Reading text ▸
◆ ◆ ◆
You mention using controlled mixes (which I assume use Type K cement) for
large industrial flloors.  Are they also applicable for other types of
slabs?

I am working on a garbage transfer facility where the Client does not want a
topping - just a dense mix with air entrainment.  We obviously want to
minimize the number of joints in this type of floor.  Do the shrinkage
compensating mixes have any limitations that would restrict their use in
such environments?

David Finley
M. David Finley, P.E., P.A.
2086 SW Main Boulevard - Suite 111
Lake City, FL  32025
386-752-6400



-----Original Message-----
From: Harold Sprague [mailto:spraguehope(--nospam--at)hotmail.com]
Sent: Wednesday, November 15, 2006 9:11 AM
To: seaint(--nospam--at)seaint.org
Subject: RE: Ground bearing slabs without control joints


It is done all of the time.
Kalman flooring does industrial floors routinely with controled mixes with
shrinkage compensating concrete, and details that allow the concrete to
shrink in a controled fashion.
◆ ◆ ◆
Problem A ▸
Using the email text, answer each question briefly.
(i) What kind of facility is the writer working on?
(ii) What does the Client not want on the floor?
(iii) On what date was Harold Sprague's message sent?
Problem B ▸ Quote the portion of the email text that opens with the words containing "You mention using" and closes with "Finley, P.E., P.A.".
The records that come next have no connection to the email text.
◆ ◆ ◆
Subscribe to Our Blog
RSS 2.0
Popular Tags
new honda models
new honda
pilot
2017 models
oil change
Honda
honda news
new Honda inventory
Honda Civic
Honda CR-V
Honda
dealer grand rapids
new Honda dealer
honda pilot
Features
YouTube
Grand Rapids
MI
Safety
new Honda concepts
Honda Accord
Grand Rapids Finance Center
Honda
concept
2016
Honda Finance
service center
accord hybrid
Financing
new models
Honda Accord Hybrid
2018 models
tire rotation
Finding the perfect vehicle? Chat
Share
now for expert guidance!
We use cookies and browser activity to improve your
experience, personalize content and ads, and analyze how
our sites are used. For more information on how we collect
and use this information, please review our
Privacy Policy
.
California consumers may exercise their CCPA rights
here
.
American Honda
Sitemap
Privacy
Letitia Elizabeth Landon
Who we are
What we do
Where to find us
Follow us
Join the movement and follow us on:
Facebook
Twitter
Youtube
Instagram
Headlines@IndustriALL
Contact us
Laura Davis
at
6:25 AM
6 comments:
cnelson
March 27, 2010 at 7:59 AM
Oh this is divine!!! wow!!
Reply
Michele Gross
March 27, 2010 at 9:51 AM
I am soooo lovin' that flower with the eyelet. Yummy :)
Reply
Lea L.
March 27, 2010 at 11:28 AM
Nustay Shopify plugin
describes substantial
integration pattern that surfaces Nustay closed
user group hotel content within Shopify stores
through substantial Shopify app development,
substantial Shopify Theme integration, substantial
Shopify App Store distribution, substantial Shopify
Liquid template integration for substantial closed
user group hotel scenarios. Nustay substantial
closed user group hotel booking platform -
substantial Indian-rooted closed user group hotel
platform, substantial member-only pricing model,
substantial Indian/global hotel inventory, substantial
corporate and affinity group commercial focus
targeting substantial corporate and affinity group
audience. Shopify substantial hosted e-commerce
◆ ◆ ◆
Written response A ▸
(i) A garbage transfer facility.
(ii) A topping.
(iii) Wednesday, November 15, 2006.

Written response B ▸
You mention using controlled mixes (which I assume use Type K cement) for
large industrial flloors.  Are they also applicable for other types of
slabs?

I am working on a garbage transfer facility where the Client does not want a
topping - just a dense mix with air entrainment.  We obviously want to
minimize the number of joints in this type of floor.  Do the shrinkage
compensating mixes have any limitations that would restrict their use in
such environments?

David Finley
M. David Finley, P.E., P.A.